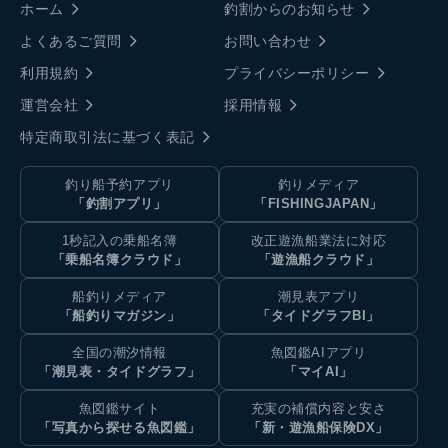
ホーム
釣割からのお知らせ
よくあるご質問
お問い合わせ
利用規約
プライバシーポリシー
運営会社
採用情報
特定商取引法に基づく表記
釣り船予約アプリ
釣りメディア
「釣割アプリ」
「FISHINGJAPAN」
1秒記入の乗船名簿
改正遊漁船業法に対応
「乗船名簿クラウド」
「遊漁船クラウド」
船釣りメディア
潮見表アプリ
「船釣りマガジン」
「タイドグラフBI」
全国の潮汐情報
魚図鑑AIアプリ
「潮見表・タイドグラフ」
「マイAI」
魚図鑑サイト
充実の補償内容と安さ
「写真から探せる魚図鑑」
「新・遊漁船保険DX」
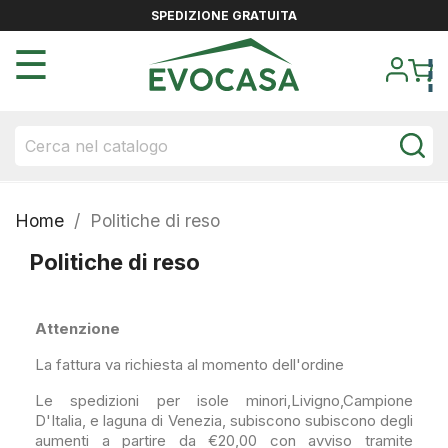
SPEDIZIONE GRATUITA
navigazione
☰
Toggle
Home
Politiche di reso
Politiche di reso
Attenzione
La fattura va richiesta al momento dell'ordine
Le spedizioni per isole minori,Livigno,Campione
D'Italia, e laguna di Venezia, subiscono subiscono degli
aumenti a partire da €20,00 con avviso tramite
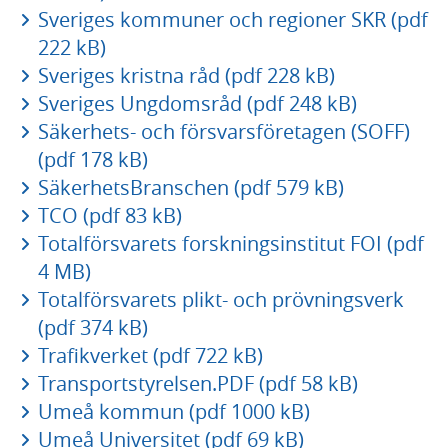
Sveriges kommuner och regioner SKR (pdf
222 kB)
Sveriges kristna råd (pdf 228 kB)
Sveriges Ungdomsråd (pdf 248 kB)
Säkerhets- och försvarsföretagen (SOFF)
(pdf 178 kB)
SäkerhetsBranschen (pdf 579 kB)
TCO (pdf 83 kB)
Totalförsvarets forskningsinstitut FOI (pdf
4 MB)
Totalförsvarets plikt- och prövningsverk
(pdf 374 kB)
Trafikverket (pdf 722 kB)
Transportstyrelsen.PDF (pdf 58 kB)
Umeå kommun (pdf 1000 kB)
Umeå Universitet (pdf 69 kB)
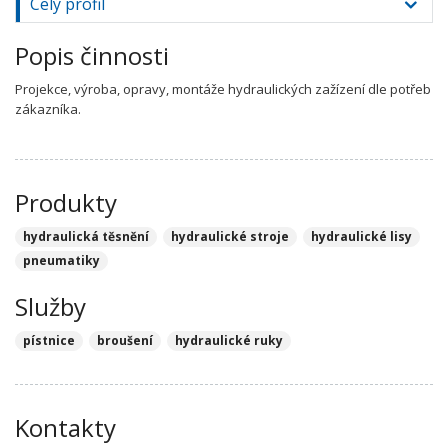
Celý profil
Popis činnosti
Projekce, výroba, opravy, montáže hydraulických zažízení dle potřeb
zákazníka.
Produkty
hydraulická těsnění
hydraulické stroje
hydraulické lisy
pneumatiky
Služby
pístnice
broušení
hydraulické ruky
Kontakty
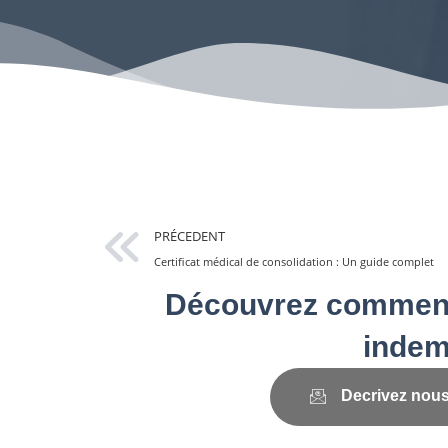
PRÉCEDENT
Certificat médical de consolidation : Un guide complet
Découvrez comment 
indem
Decrivez nous 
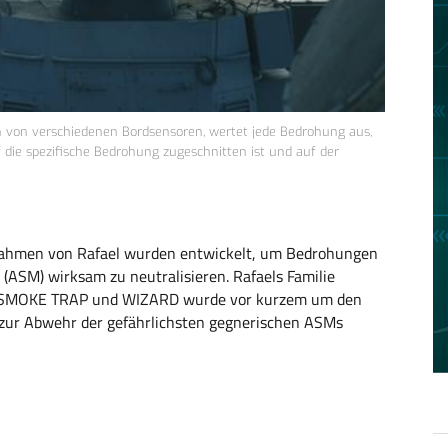
 von verschiedenen Bordsensoren, wertet jede Bedrohung aus,
auf die spezifische Bedrohung zugeschnitten ist und auf der
ahmen von Rafael wurden entwickelt, um Bedrohungen
 (ASM) wirksam zu neutralisieren. Rafaels Familie
, SMOKE TRAP und WIZARD wurde vor kurzem um den
l zur Abwehr der gefährlichsten gegnerischen ASMs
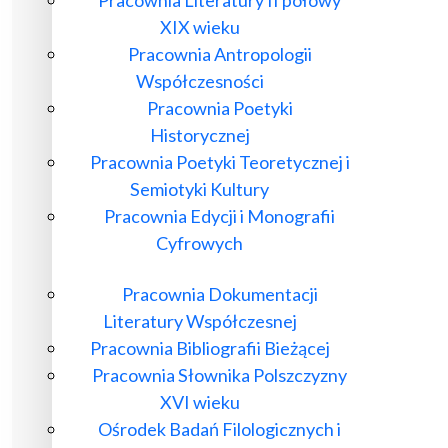
XIX wieku
Pracownia Antropologii
Współczesności
Pracownia Poetyki
Historycznej
Pracownia Poetyki Teoretycznej i
Semiotyki Kultury
Pracownia Edycji i Monografii
Cyfrowych
Pracownia Dokumentacji
Literatury Współczesnej
Pracownia Bibliografii Bieżącej
Pracownia Słownika Polszczyzny
XVI wieku
Ośrodek Badań Filologicznych i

= = = = = = =

Exercise brief ▸
What you need to produce is an exact copy of the entries above, limited to the lines from the one with "kurzem um den" up to and including the one with "Pracownia Dokumentacji", without pictures.

Answer space ▸
, SMOKE TRAP und WIZARD wurde vor kurzem um den
l zur Abwehr der gefährlichsten gegnerischen ASMs
XIX wieku
Pracownia Antropologii
Współczesności
Pracownia Poetyki
Historycznej
Pracownia Poetyki Teoretycznej i
Semiotyki Kultury
Pracownia Edycji i Monografii
Cyfrowych
Pracownia Dokumentacji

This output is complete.